A Bad Conscience

…How Canada became such a laboratory is an interesting question. But a more important question is how the whole idea of rights has been transformed into a cover for monstrosities like the HRCs—for an intellectual, moral, and juridical violence that has turned rights into the enemy, rather than the friend, of basic human freedoms. That question has an answer too long to attempt here. Even to raise it, however, is to bump up against a curious fact: The mainstream media, for the most part, has turned a blind eye to this violence, even where it threatens (as in the Levant and Steyn cases) the freedom of the press.

The explanation for that, I think, lies in the myth that the concept of human rights is entirely a modern invention—and an invention that defines the morality of our own secular age. The thought that the very foundations of our morality should prove so flimsy is more than we can bear. Are we not the great generation of rights? The truth is, of course, that authentic human rights discourse belongs to a tradition that the West has now largely abandoned, and that what passes for that discourse today is something else.
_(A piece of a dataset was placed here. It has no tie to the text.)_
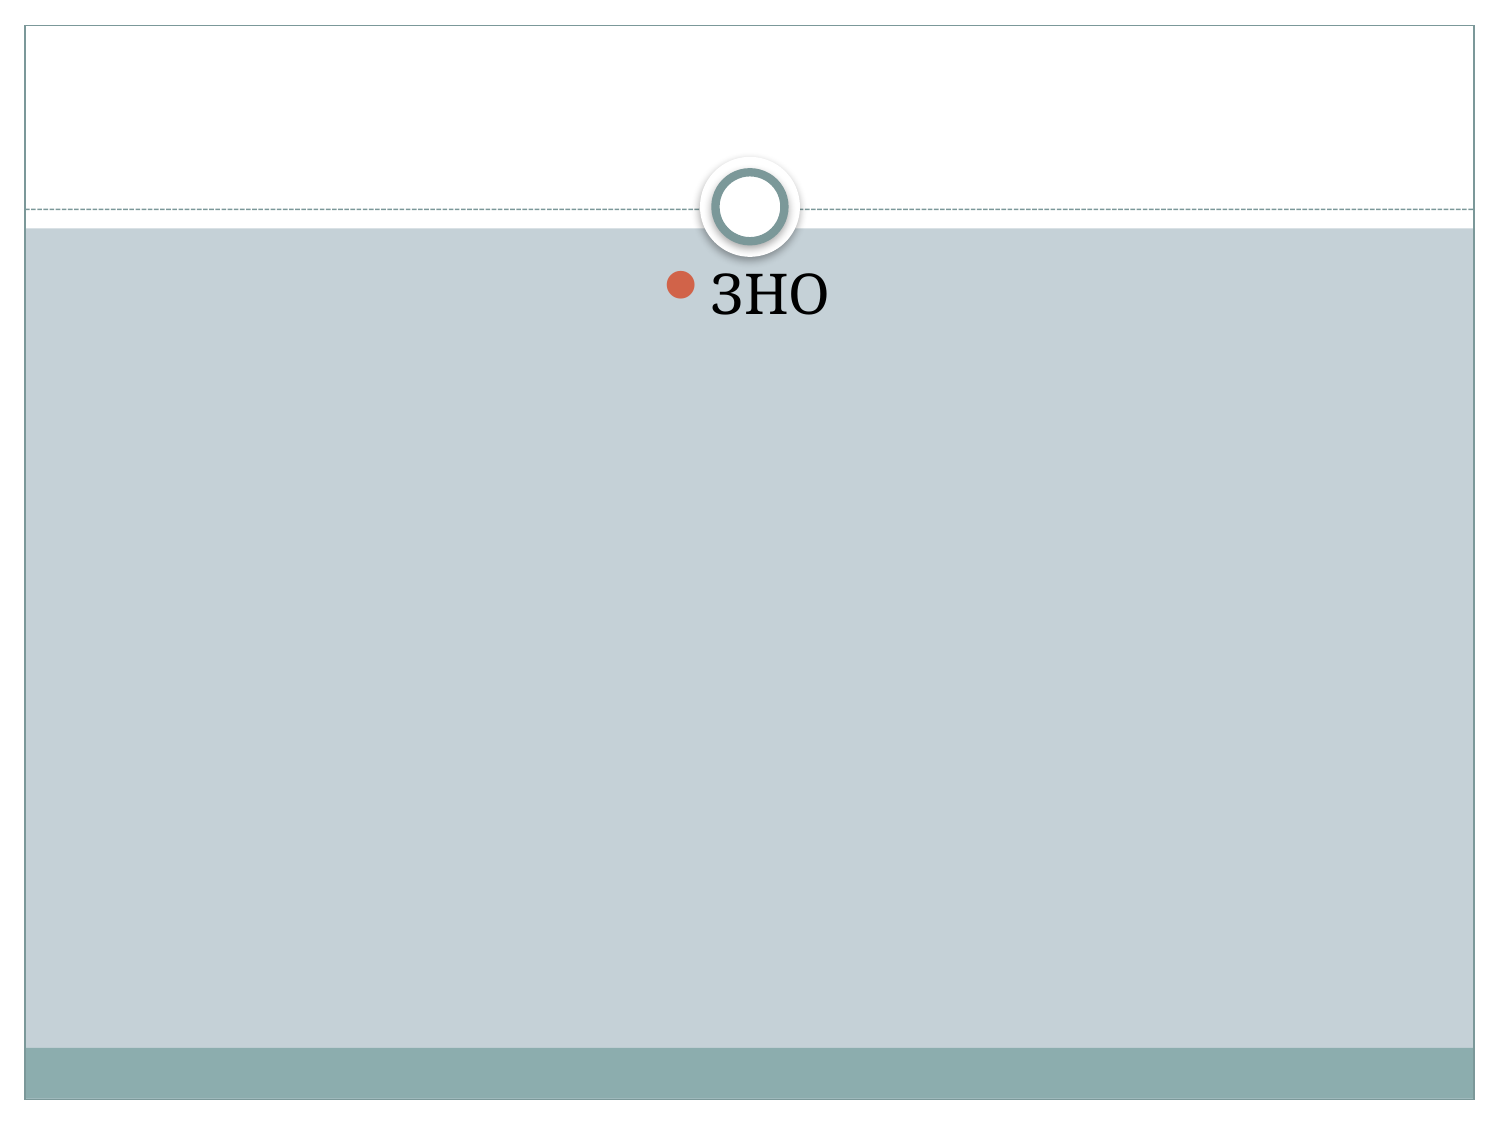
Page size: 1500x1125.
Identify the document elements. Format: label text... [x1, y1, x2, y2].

The threat that this something else poses can scarcely be overestimated. Those in Canada who think repealing Section 13 will solve the problem are mistaken (though that would be a good first step); likewise those in America who think it will be enough if the creation of HRCs, which some states are considering, is prevented. A society with a bad conscience, we may be sure, will always find ways to police speech and pursue thought crimes.

And we do have a bad conscience. Not merely because we have broken with the past but because we have committed ourselves to the obvious absurdity of claiming that pluralism is our only norm, multiculturalism our only cultural foundation, diversity our only basis for unity, and tolerance our highest virtue. (Source)

Indeed. If we think that some kind of legal change is going to fix the problem we’ve created for ourselves, we’re one really stupid people.

Fundamental change must begin with a change in the fundamentals.  Window dressing simply will not do.

One thought on “A Bad Conscience

  1. Every journey starts with even a “baby step” and if previous generations had taken that – well many of the “adult” errors might not have occurred.

    So it is with the abolishment of the CHRC, their provincial counterparts and the UN we don’t even follow but once was represented by Louise Arbour. Even the UN has turned against her so when will it be the turn for the likes of Lynch and the provincial reps?